Age can also be a big factor in how hard the pandemic hits kids emotionally. Very small children might not notice anything is different except that their parents aren’t going to work, which may seem like all upside. “For younger children, being with their parents full-time is seen as a plus,” says Silver.

But those same younger kids have acutely twitchy antennae when it comes to reading the anxious mood of the older people around them. The ambient stress in a locked-down household in which parents are fretting, perhaps quarreling, and disinfecting everything that doesn’t move does not go unnoticed by children. “In very young children, you might see more clinginess,” says Gurwitch. “Kids are going to have a harder time sleeping. In children who have been potty-trained, you may see regression and accidents. This is not,” she adds, “a recipe for ease or joy.”

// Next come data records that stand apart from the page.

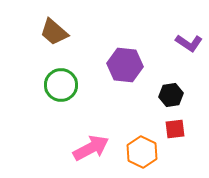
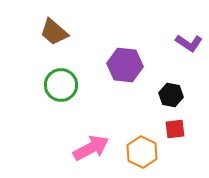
black hexagon: rotated 20 degrees clockwise
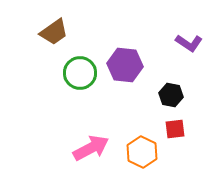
brown trapezoid: rotated 76 degrees counterclockwise
green circle: moved 19 px right, 12 px up
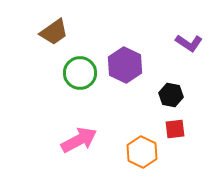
purple hexagon: rotated 20 degrees clockwise
pink arrow: moved 12 px left, 8 px up
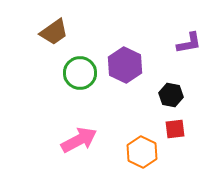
purple L-shape: rotated 44 degrees counterclockwise
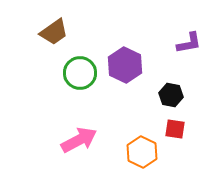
red square: rotated 15 degrees clockwise
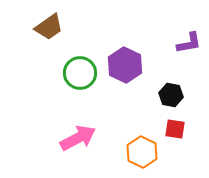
brown trapezoid: moved 5 px left, 5 px up
pink arrow: moved 1 px left, 2 px up
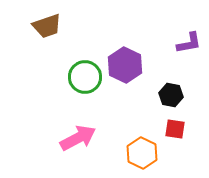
brown trapezoid: moved 2 px left, 1 px up; rotated 16 degrees clockwise
green circle: moved 5 px right, 4 px down
orange hexagon: moved 1 px down
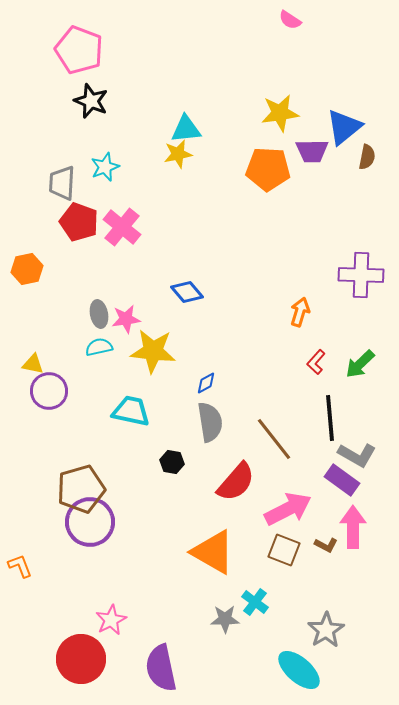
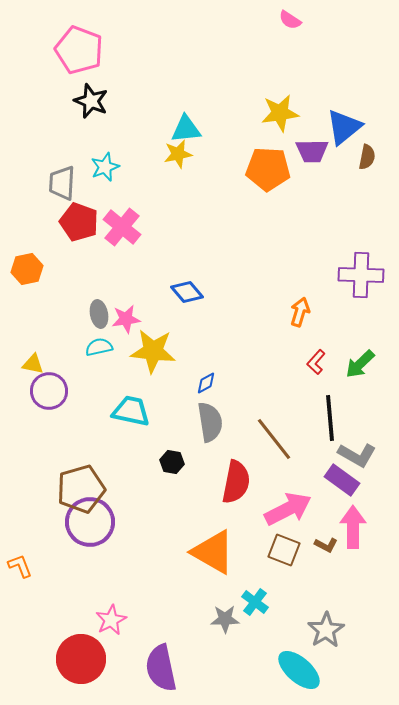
red semicircle at (236, 482): rotated 30 degrees counterclockwise
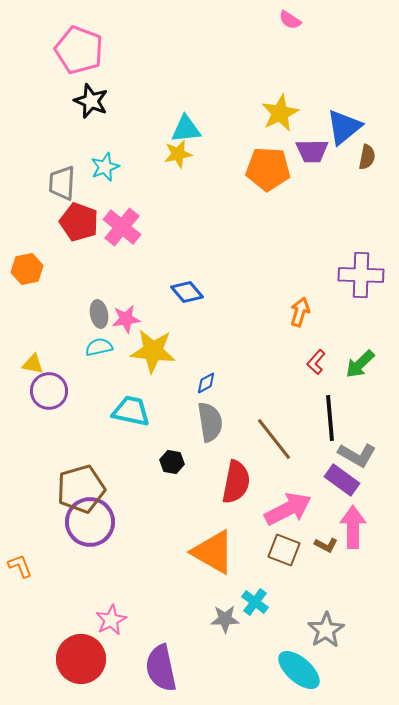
yellow star at (280, 113): rotated 18 degrees counterclockwise
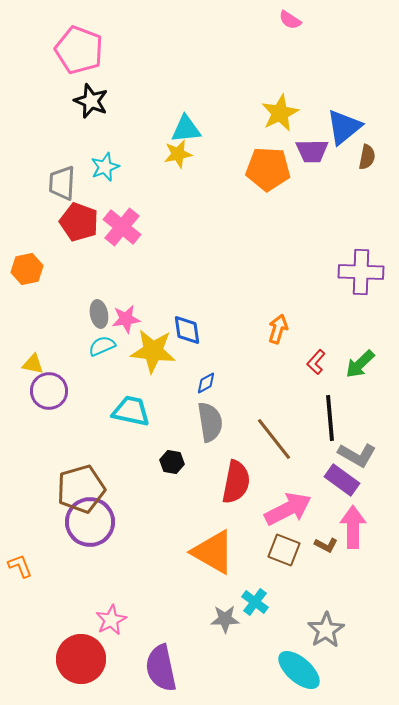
purple cross at (361, 275): moved 3 px up
blue diamond at (187, 292): moved 38 px down; rotated 32 degrees clockwise
orange arrow at (300, 312): moved 22 px left, 17 px down
cyan semicircle at (99, 347): moved 3 px right, 1 px up; rotated 12 degrees counterclockwise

For schoolagers and teens, being with parents is all downside, and being with friends is everything. In the case of the pandemic, that essential socializing is out of the question. Silver points out that one of the things that helped Americans rebound after the 9/11 attacks was a sort of great cultural coming together–precisely what can’t happen now.

“People congregated and went to their houses of worship, and there were memorials,” she says. “For children, being restricted from gathering with friends at a time they may most want to spend time with them makes this event very different.”

If there is one thing that’s certain about the impact of the pandemic on the young mind, it’s that it’s not going to stop until the spread of COVID-19 itself does. For parents and other caregivers, that means mitigating the problem, not mending it altogether. One important step: dial back the media–especially TV news. Thomas Cooper, professor of media ethics at Emerson College in Boston, sees an important precedent in the coverage of the Sept. 11 attacks–and it troubles him. “During 9/11, we found that the prime-time coverage of airplanes flying into World Trade Center buildings with people jumping out of windows led to something that you might call emotional poisoning,” he says. “People saw it again and again and again and again, and there was a kind of totally demoralizing effect. When you hear about COVID-19 again and again and again and again, all of that leads to a kind of emotional poisoning too.”

How much coverage any one home should allow depends, again, on the age of the kids. “‘Littles’ shouldn’t be exposed to this at all,” Gurwitch says. “Don’t think that when they’re drawing or playing a game with you while you’re watching TV that they’re not listening.” For older kids who have a greater sense of the unfolding crisis, Gurwitch still recommends a limited TV diet. More important, she argues for open communication in which parents ask their children what they know–or think they know, correct them when they’re wrong and validate their fears. Thinking about precautions like social distancing as ways to behave proactively can also help kids regain some sense of control. “It can be framed as ‘Here’s what we’re doing to keep our families safe and keep others safe, and make sure health care workers don’t have to worry about us,'” Gurwitch says.

Eventually, the pandemic will assume its place in the canon of national traumas, alongside 9/11, the Challenger disaster and the Kennedy assassination. The young generation living through coronavirus now will have the same conversations with their peers as they get older–the do-you-remember and where-were-you-when exchanges–as earlier generations have had about those other tragedies. For some, the memories will be of a more private pain. The goal, for parents and professionals and other caregivers, is to help ease that pain, to make the now more bear-able for kids, so that the memories will be too.